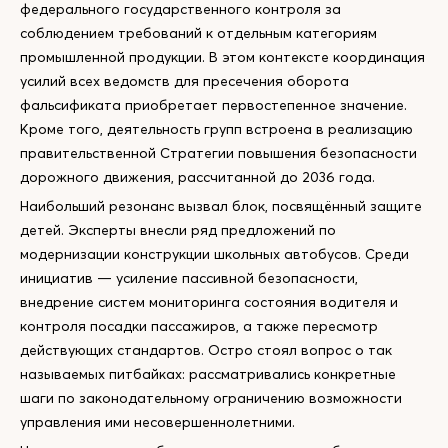
федерального государственного контроля за
соблюдением требований к отдельным категориям
промышленной продукции. В этом контексте координация
усилий всех ведомств для пресечения оборота
фальсификата приобретает первостепенное значение.
Кроме того, деятельность групп встроена в реализацию
правительственной Стратегии повышения безопасности
дорожного движения, рассчитанной до 2036 года.
Наибольший резонанс вызвал блок, посвящённый защите
детей. Эксперты внесли ряд предложений по
модернизации конструкции школьных автобусов. Среди
инициатив — усиление пассивной безопасности,
внедрение систем мониторинга состояния водителя и
контроля посадки пассажиров, а также пересмотр
действующих стандартов. Остро стоял вопрос о так
называемых питбайках: рассматривались конкретные
шаги по законодательному ограничению возможности
управления ими несовершеннолетними.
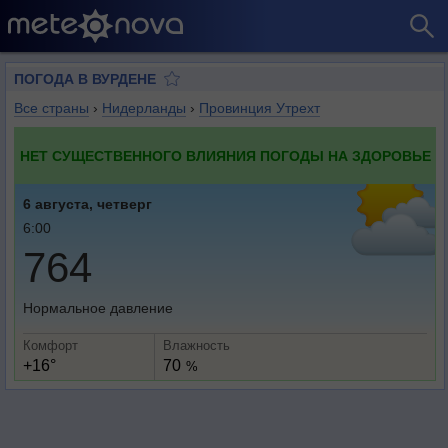
ПОГОДА В ВУРДЕНЕ
Все страны
›
Нидерланды
›
Провинция Утрехт
НЕТ СУЩЕСТВЕННОГО ВЛИЯНИЯ ПОГОДЫ НА ЗДОРОВЬЕ
6 августа, четверг
6:00
764
Нормальное давление
Комфорт
Влажность
+16°
70
%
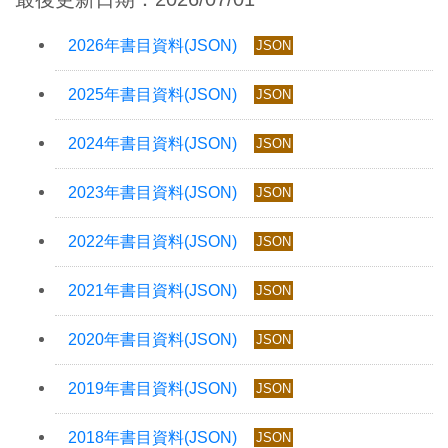
JSON
JSON
JSON
JSON
JSON
JSON
JSON
JSON
JSON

____

▶ **What to work on**: Everything from the top line of the data down to and including the line with "управления ими несовершеннолетними." is to be copied, except the pictures.

▶ **Response below**:
федерального государственного контроля за
соблюдением требований к отдельным категориям
промышленной продукции. В этом контексте координация
усилий всех ведомств для пресечения оборота
фальсификата приобретает первостепенное значение.
Кроме того, деятельность групп встроена в реализацию
правительственной Стратегии повышения безопасности
дорожного движения, рассчитанной до 2036 года.
Наибольший резонанс вызвал блок, посвящённый защите
детей. Эксперты внесли ряд предложений по
модернизации конструкции школьных автобусов. Среди
инициатив — усиление пассивной безопасности,
внедрение систем мониторинга состояния водителя и
контроля посадки пассажиров, а также пересмотр
действующих стандартов. Остро стоял вопрос о так
называемых питбайках: рассматривались конкретные
шаги по законодательному ограничению возможности
управления ими несовершеннолетними.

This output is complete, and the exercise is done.